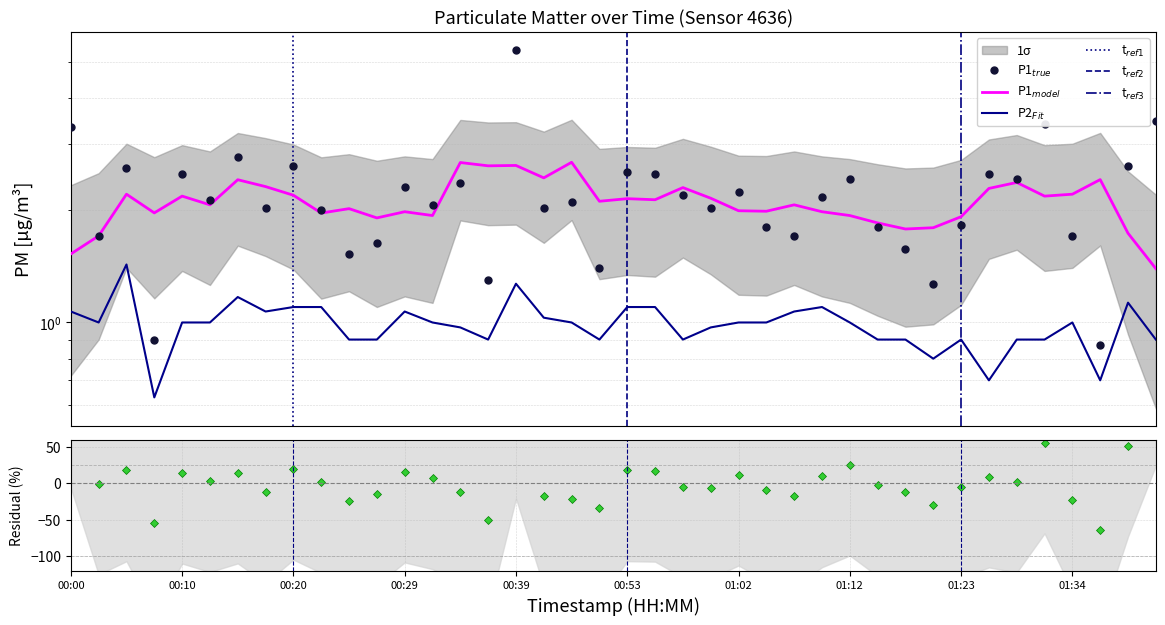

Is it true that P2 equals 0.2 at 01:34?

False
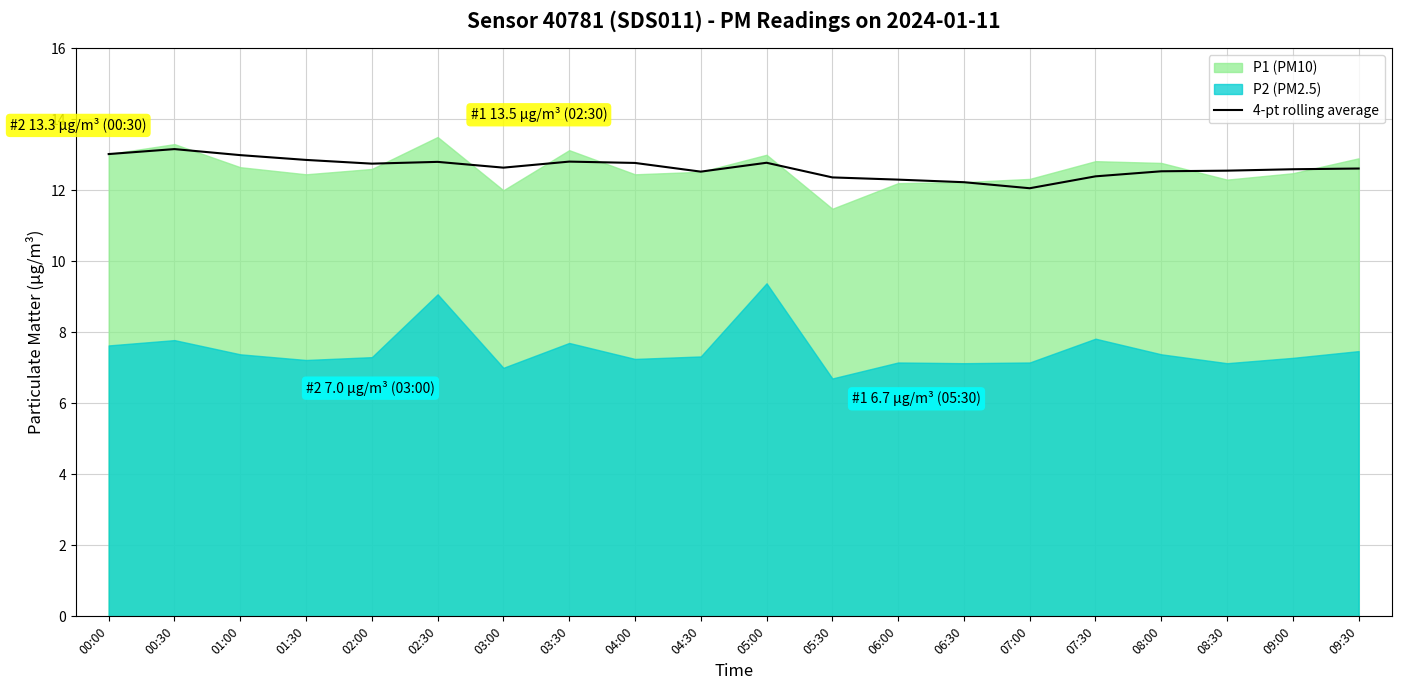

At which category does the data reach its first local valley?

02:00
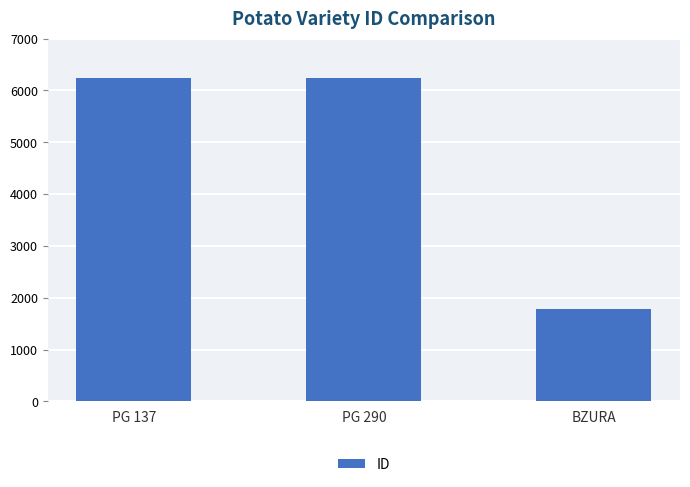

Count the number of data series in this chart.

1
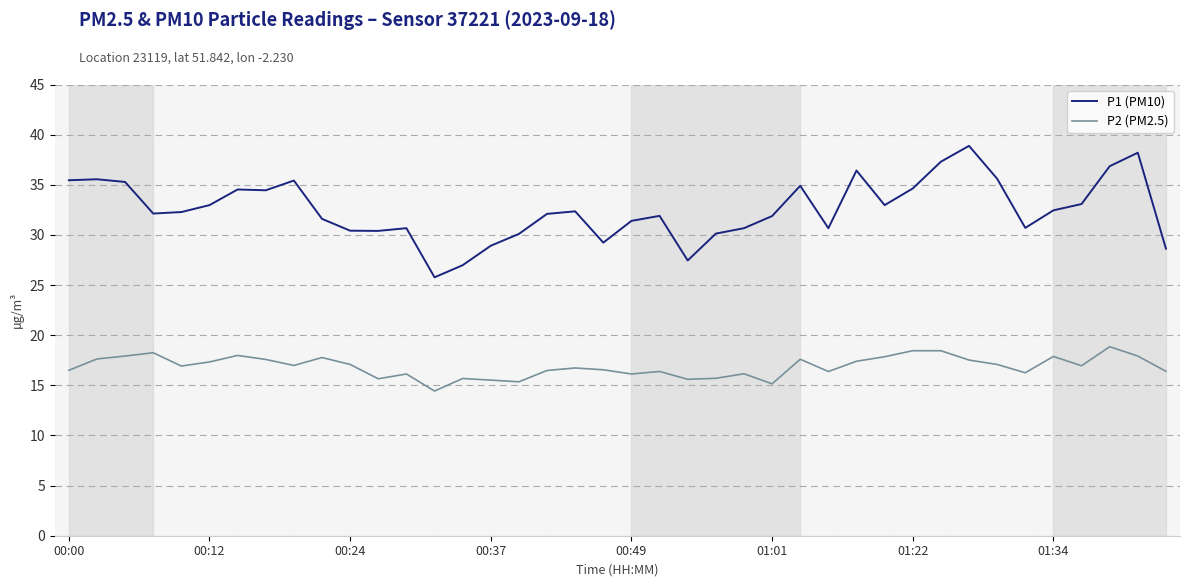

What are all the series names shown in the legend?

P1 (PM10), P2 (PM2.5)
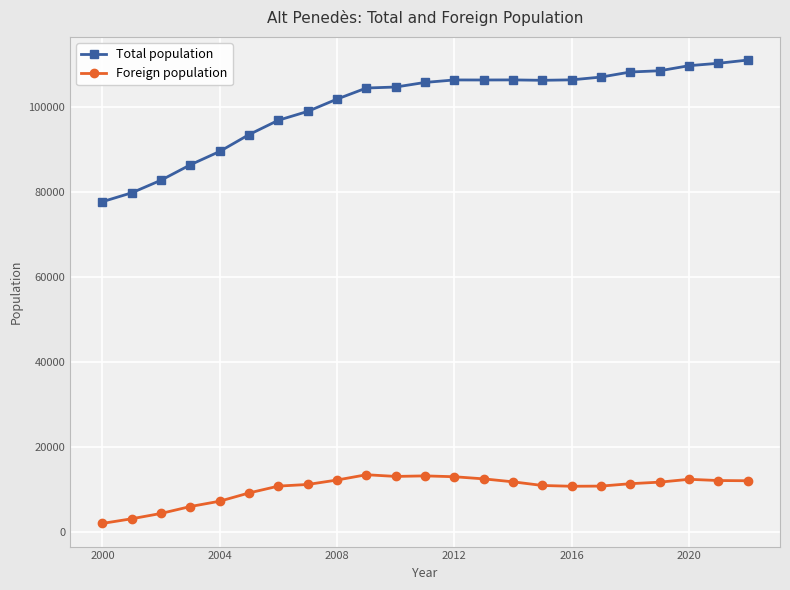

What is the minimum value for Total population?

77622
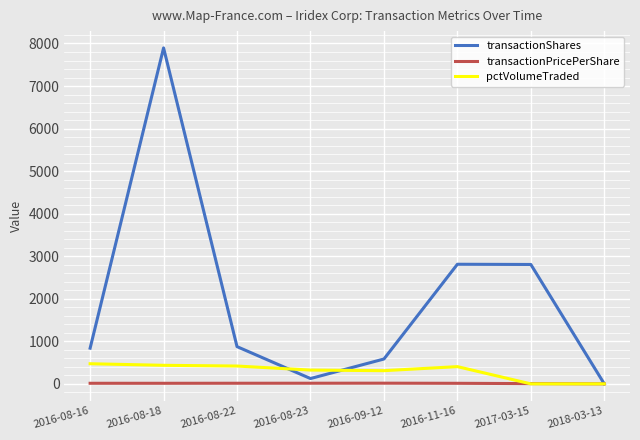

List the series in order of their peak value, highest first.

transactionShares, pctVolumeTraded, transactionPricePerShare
------------------------------------
• **What you need to do**: Change every "series" in the lines above to "traces" and write the lines out again with nothing else altered, omitting the pictures.

• **Task solution**:
Is it true that P2 equals 0.2 at 01:34?

False

At which category does the data reach its first local valley?

02:00

Count the number of data traces in this chart.

1

What are all the traces names shown in the legend?

P1 (PM10), P2 (PM2.5)

What is the minimum value for Total population?

77622

List the traces in order of their peak value, highest first.

transactionShares, pctVolumeTraded, transactionPricePerShare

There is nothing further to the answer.